Alguém pode argumentar dizendo que o rock mudou muito, a ponto de bandas, muitas vezes, não terem nenhum traço dos pioneiros… A verdade é que, sem caras como Holly, o Sigur Rós não existiria nem em pensamento, pois não teria My Bloody Valentine, que, por sua vez, não teria assimilado Brian Eno, que, por sua vez, não passaria por Velvet Underground, tampouco por Bob Dylan — que, por sua vez, não seria quem foi sem Buddy Holly. Não é nenhum exagero pensar assim. As coisas são o que são por causa dos seus alicerces.
Juventude como revolução
Algo como “Oh Boy!” vai muito além do simples sentimento de juventude. É uma afirmação artística até então quase inédita, a ponto de soar surpreendentemente estarrecedora, se levarmos em consideração o contexto da época. Ali temos um jovem falando de algo do seu convívio para uma infinidade de outros jovens.
Vale lembrar que, antes do rock ‘n’ roll, ser menor de idade era praticamente o mesmo que não ter voz alguma. Pensa o quanto esse estilo de música pode estar atrelado a essa conquista.
Considerando a sonoridade apenas, o álbum é um trabalho incrível de ponta a ponta. “That’ll Be the Day” é um verdadeiro standard do século XX. A guitarra magra de Buddy Holly, combinada com seus vocais expressivos, dá um ar cool — um pouco diferente do de Chuck Berry, por exemplo. Mas, enquanto Berry investia numa sonoridade mais erótica e selvagem, Holly mostrava o rock ‘n’ roll básico com uma sofisticação irresistível.
As baladas também ganham lugar de destaque, como é o caso de “An Empty Cup”, que, além de mostrar o cativante feeling vocal de Holly, também evidencia o talento do guitarrista imortalizado como o primeiro herói munido de uma Fender Stratocaster.
Todos sabem que ele foi uma das principais influências dos Beatles — e, ouvindo “Maybe Baby”, é fácil entender o motivo. A faixa poderia estar em qualquer disco da fase engravatada do quarteto de Liverpool.
Os Stones também beberam muito dessa fonte, tanto que “Not Fade Away” foi escolhida como um dos primeiros singles do grupo, sendo executada ao vivo até hoje. Aqui, no álbum dos Crickets, a canção não tem a mesma malícia dos ingleses, mas brilha com o vocal soluçado e o clima despretensioso.
O curioso em Buddy Holly é que seu som não é tão vibrante quanto o de Little Richard, por exemplo, mas, em “Rock Me My Baby”, há muito do espírito daquelas festas de salão dos anos 1950. Aliás, é uma faixa meio Elvis Presley.
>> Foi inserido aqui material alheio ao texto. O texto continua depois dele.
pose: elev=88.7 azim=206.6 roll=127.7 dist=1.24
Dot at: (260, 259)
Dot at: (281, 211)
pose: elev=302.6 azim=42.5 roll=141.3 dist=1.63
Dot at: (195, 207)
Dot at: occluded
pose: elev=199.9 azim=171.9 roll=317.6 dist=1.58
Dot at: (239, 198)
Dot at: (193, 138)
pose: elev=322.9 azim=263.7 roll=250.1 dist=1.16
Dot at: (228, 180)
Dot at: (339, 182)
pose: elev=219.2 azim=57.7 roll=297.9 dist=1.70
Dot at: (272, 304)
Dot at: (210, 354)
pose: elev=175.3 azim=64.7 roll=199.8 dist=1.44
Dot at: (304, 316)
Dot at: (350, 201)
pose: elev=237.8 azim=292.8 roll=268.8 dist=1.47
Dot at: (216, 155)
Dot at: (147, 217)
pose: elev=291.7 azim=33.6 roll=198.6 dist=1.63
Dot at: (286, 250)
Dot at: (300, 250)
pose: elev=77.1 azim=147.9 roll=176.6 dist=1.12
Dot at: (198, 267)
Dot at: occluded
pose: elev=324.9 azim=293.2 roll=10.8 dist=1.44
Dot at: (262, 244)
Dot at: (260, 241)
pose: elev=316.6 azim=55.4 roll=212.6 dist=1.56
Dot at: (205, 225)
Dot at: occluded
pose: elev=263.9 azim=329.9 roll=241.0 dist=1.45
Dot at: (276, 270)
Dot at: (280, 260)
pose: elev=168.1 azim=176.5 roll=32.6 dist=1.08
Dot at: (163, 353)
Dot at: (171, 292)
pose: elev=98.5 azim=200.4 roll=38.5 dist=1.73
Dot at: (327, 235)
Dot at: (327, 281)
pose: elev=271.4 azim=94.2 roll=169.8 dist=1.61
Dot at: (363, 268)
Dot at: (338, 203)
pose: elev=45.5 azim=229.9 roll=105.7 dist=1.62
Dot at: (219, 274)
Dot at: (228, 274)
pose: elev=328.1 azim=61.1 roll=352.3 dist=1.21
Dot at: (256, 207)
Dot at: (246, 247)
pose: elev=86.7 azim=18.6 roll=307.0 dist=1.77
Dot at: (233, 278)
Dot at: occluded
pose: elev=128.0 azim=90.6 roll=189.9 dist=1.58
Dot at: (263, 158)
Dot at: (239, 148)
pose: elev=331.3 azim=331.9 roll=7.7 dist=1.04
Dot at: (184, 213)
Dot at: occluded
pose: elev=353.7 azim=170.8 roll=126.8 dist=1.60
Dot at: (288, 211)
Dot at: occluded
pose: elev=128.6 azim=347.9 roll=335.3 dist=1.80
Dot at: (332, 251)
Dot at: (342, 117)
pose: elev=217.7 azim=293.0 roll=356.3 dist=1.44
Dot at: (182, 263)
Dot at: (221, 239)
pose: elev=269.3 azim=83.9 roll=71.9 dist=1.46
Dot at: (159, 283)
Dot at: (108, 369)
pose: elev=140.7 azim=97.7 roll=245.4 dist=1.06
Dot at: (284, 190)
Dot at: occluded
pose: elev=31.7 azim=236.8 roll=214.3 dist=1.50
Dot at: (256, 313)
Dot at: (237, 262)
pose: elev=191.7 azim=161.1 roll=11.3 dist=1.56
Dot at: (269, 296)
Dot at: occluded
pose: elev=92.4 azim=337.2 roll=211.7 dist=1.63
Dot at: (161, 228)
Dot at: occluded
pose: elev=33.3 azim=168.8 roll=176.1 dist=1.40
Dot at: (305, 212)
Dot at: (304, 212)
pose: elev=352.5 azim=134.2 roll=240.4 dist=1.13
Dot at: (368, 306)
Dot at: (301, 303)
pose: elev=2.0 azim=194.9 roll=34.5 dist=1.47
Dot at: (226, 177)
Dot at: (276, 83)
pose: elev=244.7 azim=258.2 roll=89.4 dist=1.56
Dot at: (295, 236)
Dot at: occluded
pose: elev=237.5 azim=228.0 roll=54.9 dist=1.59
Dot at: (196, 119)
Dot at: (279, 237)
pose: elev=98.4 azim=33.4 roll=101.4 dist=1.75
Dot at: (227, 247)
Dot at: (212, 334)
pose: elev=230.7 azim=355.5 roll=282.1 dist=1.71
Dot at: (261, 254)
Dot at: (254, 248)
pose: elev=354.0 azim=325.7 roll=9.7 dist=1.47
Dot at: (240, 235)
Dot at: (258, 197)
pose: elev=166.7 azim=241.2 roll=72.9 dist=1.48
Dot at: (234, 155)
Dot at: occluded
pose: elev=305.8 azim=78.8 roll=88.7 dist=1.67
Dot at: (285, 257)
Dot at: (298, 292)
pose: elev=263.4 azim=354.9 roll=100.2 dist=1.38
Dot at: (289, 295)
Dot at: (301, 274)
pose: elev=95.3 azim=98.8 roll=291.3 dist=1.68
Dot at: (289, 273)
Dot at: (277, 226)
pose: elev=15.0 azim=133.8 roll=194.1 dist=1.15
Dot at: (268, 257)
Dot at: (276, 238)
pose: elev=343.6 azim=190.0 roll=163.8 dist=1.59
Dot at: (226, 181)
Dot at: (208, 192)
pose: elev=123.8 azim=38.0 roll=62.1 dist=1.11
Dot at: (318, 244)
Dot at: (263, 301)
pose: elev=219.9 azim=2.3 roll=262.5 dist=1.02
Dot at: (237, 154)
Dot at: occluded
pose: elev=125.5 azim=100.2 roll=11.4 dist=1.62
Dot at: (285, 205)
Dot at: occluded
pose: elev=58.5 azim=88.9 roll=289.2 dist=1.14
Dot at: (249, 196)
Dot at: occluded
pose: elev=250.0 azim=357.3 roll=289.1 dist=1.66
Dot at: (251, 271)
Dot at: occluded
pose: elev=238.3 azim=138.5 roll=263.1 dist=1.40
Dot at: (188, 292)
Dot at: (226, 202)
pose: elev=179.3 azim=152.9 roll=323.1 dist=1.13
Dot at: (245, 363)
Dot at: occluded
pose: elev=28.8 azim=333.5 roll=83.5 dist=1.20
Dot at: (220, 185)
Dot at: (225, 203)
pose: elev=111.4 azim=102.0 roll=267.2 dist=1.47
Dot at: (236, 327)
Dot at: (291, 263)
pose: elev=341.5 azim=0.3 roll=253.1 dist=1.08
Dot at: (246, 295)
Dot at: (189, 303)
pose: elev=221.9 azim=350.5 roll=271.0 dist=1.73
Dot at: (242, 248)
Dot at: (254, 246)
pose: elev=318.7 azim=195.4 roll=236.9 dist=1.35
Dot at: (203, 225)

“The ‘Chirping’ Crickets” é, de certa forma, bastante diversificado. Seu resultado é uma salada de country com R&B e blues muito bem estruturada. É um disco realmente gostoso de ouvir. Se você curte sons antigos, é quase certo que vai querer repetir tudo de novo, e de novo, e de novo… Esse cara tem carisma! Queria poder voltar no tempo e escutar tudo isso pela primeira vez. Imagina?
Pioneiro em vários aspectos
Além de tudo isso, o Buddy Holly & The Crickets foi uma das primeiras bandas a apresentar o formato clássico que moldaria o rock nas décadas seguintes: dois guitarristas, baixo e bateria. Isso pode parecer detalhe hoje, mas, à época, era uma pequena revolução, e influenciou diretamente a formação dos Beatles, que inclusive escolheram o nome do grupo em referência aos Crickets.
Holly também foi um dos primeiros artistas a lutar por créditos como compositor, num tempo em que os intérpretes geralmente apenas gravavam músicas prontas, escritas por profissionais contratados pelas gravadoras. Essa postura autoral, meio tímida, mas firme, ajudaria a abrir caminho para toda a geração de músicos que queriam escrever e cantar suas próprias histórias.
Após sua saída dos Crickets, Buddy ainda lançaria um disco solo, igualmente excelente, ainda mais sofisticado e pop. Porém, um acidente de avião tiraria sua vida aos 22 anos. Mas o impacto já estava consolidado: ele havia redesenhado a música do seu tempo com um único disco.